Example of Ordinal Categories:
- Size: Small < Medium < Large
- Education Level: High School < Bachelor’s < Master’s < PhD
- Customer Satisfaction: Poor < Average < Good < Excellent
In ordinal encoding, each category is assigned a numerical value in ascending order. For example:
- Size:
- Small → 0
- Medium → 1
- Large → 2
Example :
from sklearn.preprocessing import OrdinalEncoder
df = pd.DataFrame({'Size': ['Small', 'Medium', 'Large', 'Medium', 'Small']})
# Defining order
encoder = OrdinalEncoder(categories=[['Small', 'Medium', 'Large']])
df['Size_Encoded'] = encoder.fit_transform(df[['Size']])
print(df)
Output :
| Index | Size | Size_Encoded |
|---|---|---|
| 0 | Small | 0 |
| 1 | Medium | 1 |
| 2 | Large | 2 |
| 3 | Medium | 1 |
| 4 | Small | 0 |
4. Binary Encoding
Binary encoding is a categorical encoding technique that first converts categories into numerical values and then represents them in binary format. Each binary digit is stored in a separate column, reducing dimensionality compared to One-Hot Encoding.

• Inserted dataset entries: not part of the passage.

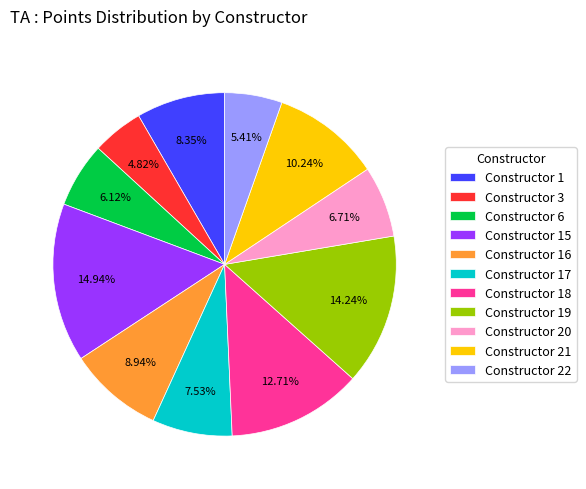

Is there any slice that represents more than half of the pie?

No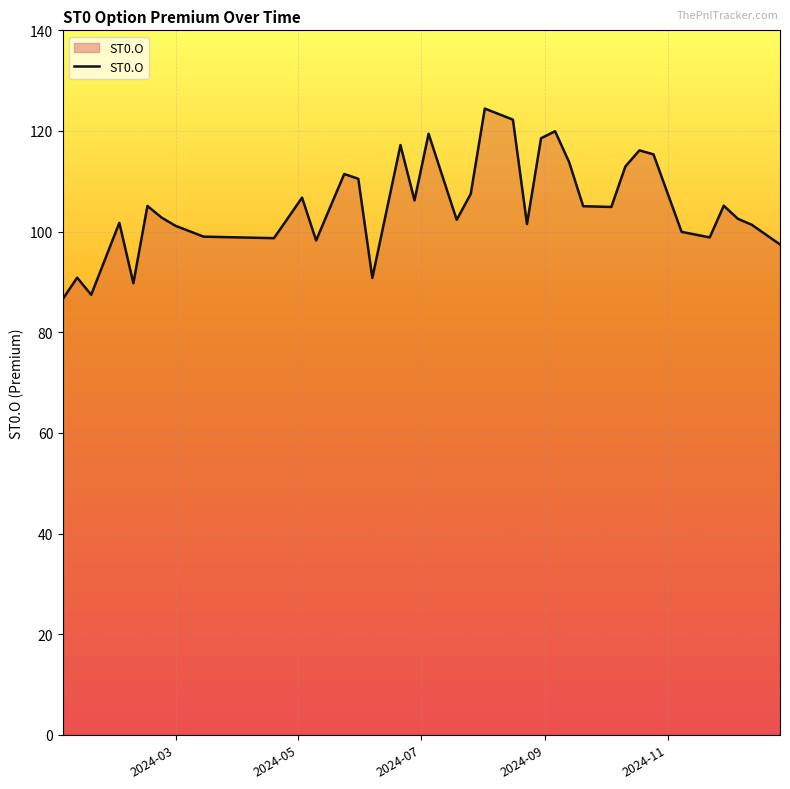

What is the minimum value shown in the chart?

86.7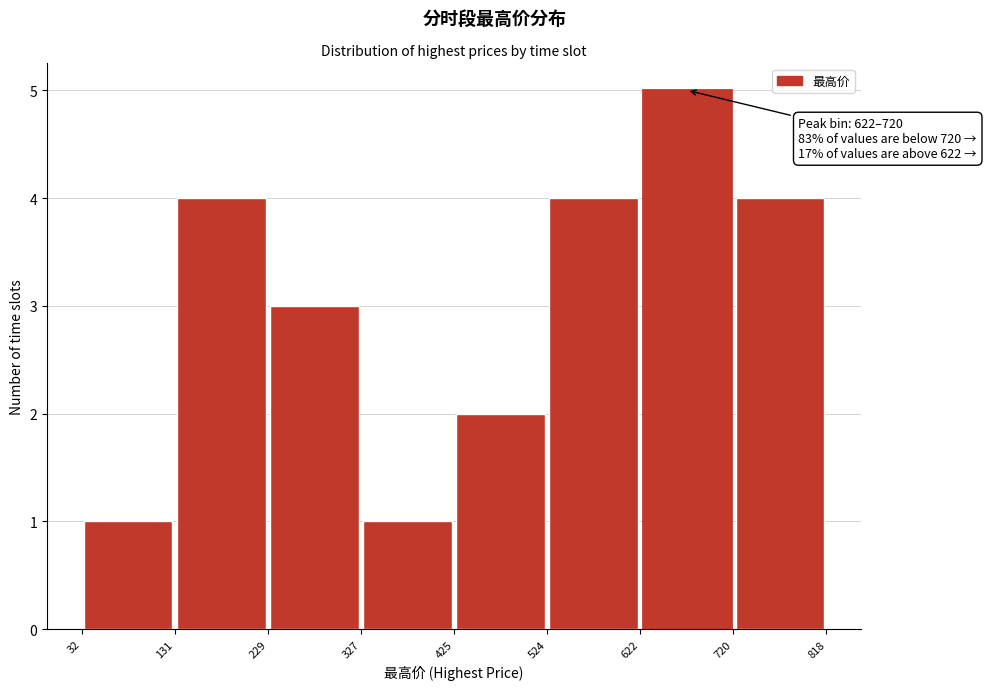

Over which range of the x-axis is the bar tallest?

622 to 720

How Binary Encoding Works?
- Convert categories into numbers
- Example: "Apple" = 1, "Banana" = 2, "Cherry" = 3
- Convert numbers into binary format
- 1 → 001
- 2 → 010
- 3 → 011
- Split binary digits into separate columns
- The number of columns depends on the number of bits required to represent the highest category.
Advantages of Binary Encoding:
- Reduces dimensionality compared to One-Hot Encoding.

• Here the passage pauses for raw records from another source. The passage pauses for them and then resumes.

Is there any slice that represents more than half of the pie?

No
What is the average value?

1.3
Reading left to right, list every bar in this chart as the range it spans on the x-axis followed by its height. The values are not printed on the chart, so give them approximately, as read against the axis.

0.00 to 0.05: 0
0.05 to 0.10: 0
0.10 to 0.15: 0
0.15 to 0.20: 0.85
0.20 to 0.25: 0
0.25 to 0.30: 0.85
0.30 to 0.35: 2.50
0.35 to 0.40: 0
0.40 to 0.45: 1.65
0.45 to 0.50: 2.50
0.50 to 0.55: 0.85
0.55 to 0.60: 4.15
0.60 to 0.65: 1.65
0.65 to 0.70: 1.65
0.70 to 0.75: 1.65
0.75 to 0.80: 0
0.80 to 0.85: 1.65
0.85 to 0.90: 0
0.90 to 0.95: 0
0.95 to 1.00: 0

- Works well with high-cardinality categorical data (many unique categories).
- Helps in reducing collinearity between encoded variables.
Example:
import category_encoders as ce
df = pd.DataFrame({'City': ['Delhi', 'Mumbai', 'Kolkata', 'Delhi', 'Mumbai']})

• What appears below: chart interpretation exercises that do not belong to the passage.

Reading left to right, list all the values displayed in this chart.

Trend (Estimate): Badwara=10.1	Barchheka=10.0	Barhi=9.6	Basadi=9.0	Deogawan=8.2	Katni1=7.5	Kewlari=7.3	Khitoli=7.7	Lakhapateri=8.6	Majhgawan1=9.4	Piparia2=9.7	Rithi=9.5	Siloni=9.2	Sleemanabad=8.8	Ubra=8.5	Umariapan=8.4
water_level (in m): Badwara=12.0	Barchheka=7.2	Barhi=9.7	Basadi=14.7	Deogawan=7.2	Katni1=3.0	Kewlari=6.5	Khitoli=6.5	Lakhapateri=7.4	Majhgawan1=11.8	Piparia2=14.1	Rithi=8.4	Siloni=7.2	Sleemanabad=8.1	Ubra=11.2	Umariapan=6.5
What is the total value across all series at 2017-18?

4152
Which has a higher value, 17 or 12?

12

# Applying Binary Encoding
encoder = ce.BinaryEncoder(cols=['City'])
df = encoder.fit_transform(df)
print(df)
Output Table:
| Index | City_0 | City_1 |
|---|---|---|
| 0 | 0 | 1 |
| 1 | 1 | 0 |
| 2 | 1 | 1 |
| 3 | 0 | 1 |
| 4 | 1 | 0 |
5. Frequency Encoding
Frequency Encoding (also called Count Encoding) is a technique that replaces each category with its frequency of occurrence in the dataset. Instead of assigning arbitrary numbers, it uses the proportion of times a category appears as its value.
How Frequency Encoding Works?
-
Count the occurrences of each category.
-
Divide by the total number of observations to get the relative frequency.
-
Replace the category with this frequency value.
Example:
If we have a "Fruit" column with values:
-
Apple (3 times)
-
Banana (2 times)
-
Orange (1 time)
And the total dataset has 6 rows, then:
-
Apple → 3/6 = 0.50
-
Banana → 2/6 = 0.33
-
Orange → 1/6 = 0.17
Advantages of Frequency Encoding:
-
Works well with high-cardinality categorical variables (many unique categories).
-
Reduces dimensionality compared to One-Hot Encoding.
-
Keeps some information about category importance.
Limitations:
-
May introduce data leakage if applied before dataset splitting.
-
Can cause misinterpretation if categories have the same frequency but different meanings.
6. Target Encoding
What is Target Encoding?
Target Encoding replaces categorical values with the mean of the target variable for each category. Instead of assigning arbitrary numbers, it uses information from the dependent variable (target) to encode categorical features.
How Target Encoding Works?
- Group data by the categorical column.
- Calculate the mean value of the target variable for each category.
- Replace each category with this calculated mean.
Example:
If we have a dataset with "City" and "Sales" as columns:
| City | Sales |
|---|---|
| Delhi | 200 |
| Mumbai | 150 |
| Kolkata | 180 |
| Delhi | 210 |
| Mumbai | 160 |
-
Mean Sales for each City:
- Delhi → (200 + 210) / 2 = 205.0
- Mumbai → (150 + 160) / 2 = 155.0
- Kolkata → (180) = 180.0
-
After target encoding, "City" is replaced with:
| City | Sales | City_Encoded |
|---|---|---|
| Delhi | 200 | 205.0 |
| Mumbai | 150 | 155.0 |
| Kolkata | 180 | 180.0 |
| Delhi | 210 | 205.0 |
| Mumbai | 160 | 155.0 |